O nacional-popular hoje se refere, portanto, a diversos movimentos de
crítica e de superação da ordem desta sociedade, que vão desde aqueles mais
diretamente relacionados com a base material, com as relações produtivas em sua
dimensão mais restrita, até os grandes embates culturais e ideológicos,
envolvendo artistas e Intelectuais, movimentos sociais, partidos políticos e tantas
outras esferas da sociedade civil que tem o desafio de recolocar, na agenda
política, questões subjugadas pelo sistema do capital, em sua constituição mais
extrema. Aqui se recoloca a cultura como uma dimensão vital da constituição do
ser social, como aquela que nos permite “conhecer e transformar”, como a que
nos mostra o tamanho e a força de uma proposta alternativa ao que hoje se
apresenta como hegemônico, “imutável e inquestionável”. Nas palavras de
SIMIONATTO (2003: p. 275-276), esta relação é assim apresentada,
Permeado por crises, o momento presente continua proclamando a aparente vitória do capitalismo, assentado na supremacia do sistema financeiro, no espectro do fim da história e das ideologias, no desaparecimento dos grandes sujeitos sociais, na ênfase exacerbada em comportamentos individualistas, fundamentalistas
e nacionalistas – enfim, a ausência de sonhos e o “desencantamento utópico” são as marcas indeléveis dos esfumaçados dias atuais.

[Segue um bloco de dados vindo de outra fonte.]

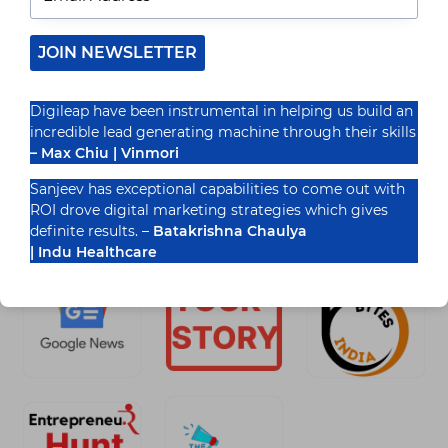
The Evolving Landscape of Healthcare Marketing
Healthcare is undergoing a digital transformation
—how it is connecting patients with healthcare
JOIN NEWSLETTER
providers. Companies in the healthcare sector…
READ MORE
Digileap have been instrumental in helping us build an
TOP
incredible lead generating machine through their skills
HEALTHCARE
DIGITAL
– Max Chiu | Vinmori
MARKETING
AGENCIES
Sanjeev has exceptional capabilities to come out with
TO
ROI drove digital marketing strategies which gives
Recognized By
WORK
definite results. –
Batakrishna Chaulya
WITH
IN
| Indu Healthcare
2025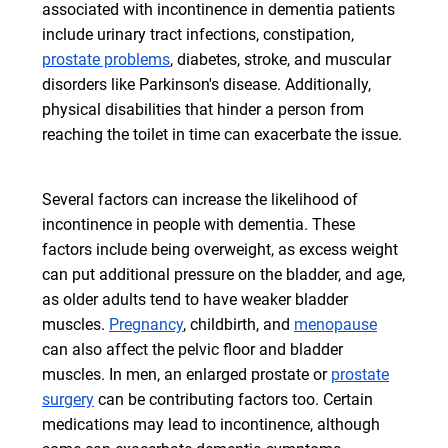
associated with incontinence in dementia patients
include urinary tract infections, constipation,
prostate problems
, diabetes, stroke, and muscular
disorders like Parkinson's disease. Additionally,
physical disabilities that hinder a person from
reaching the toilet in time can exacerbate the issue.
Several factors can increase the likelihood of
incontinence in people with dementia. These
factors include being overweight, as excess weight
can put additional pressure on the bladder, and age,
as older adults tend to have weaker bladder
muscles.
Pregnancy
, childbirth, and
menopause
can also affect the pelvic floor and bladder
muscles. In men, an enlarged prostate or
prostate
surgery
can be contributing factors too. Certain
medications may lead to incontinence, although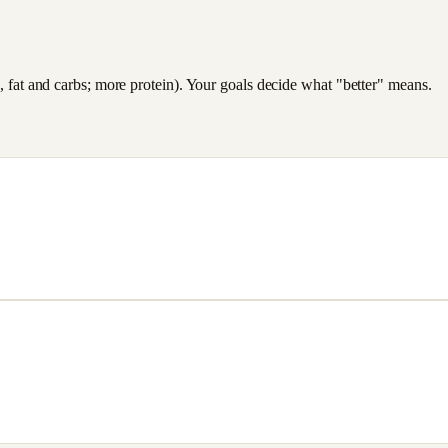
es, fat and carbs; more protein). Your goals decide what "better" means.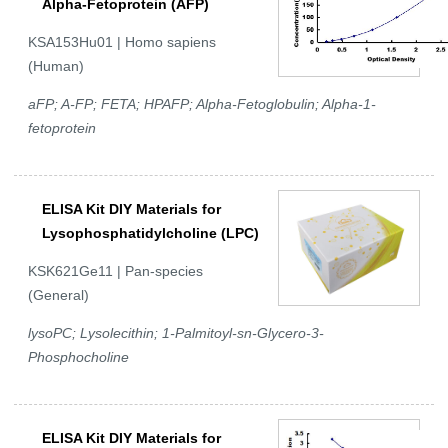
Alpha-Fetoprotein (AFP)
KSA153Hu01 | Homo sapiens
(Human)
aFP; A-FP; FETA; HPAFP; Alpha-Fetoglobulin; Alpha-1-
fetoprotein
ELISA Kit DIY Materials for
Lysophosphatidylcholine (LPC)
KSK621Ge11 | Pan-species
(General)
lysoPC; Lysolecithin; 1-Palmitoyl-sn-Glycero-3-
Phosphocholine
ELISA Kit DIY Materials for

É preciso, portanto, a construção e o fortalecimento de um projeto societário
que demonstre os limites desta ordem, que não se restrinja à produção de
riquezas em outra lógica, mas que aponte para a produção de toda uma vida
social, com novos padrões de sociabilidade e novos valores que sejam capazes
de redimensionar as expectativas de emancipação humana tão caras para outros
momentos societários. Para esta tarefa, uma proposta nacional-popular nos
parece essencial, necessária e possível.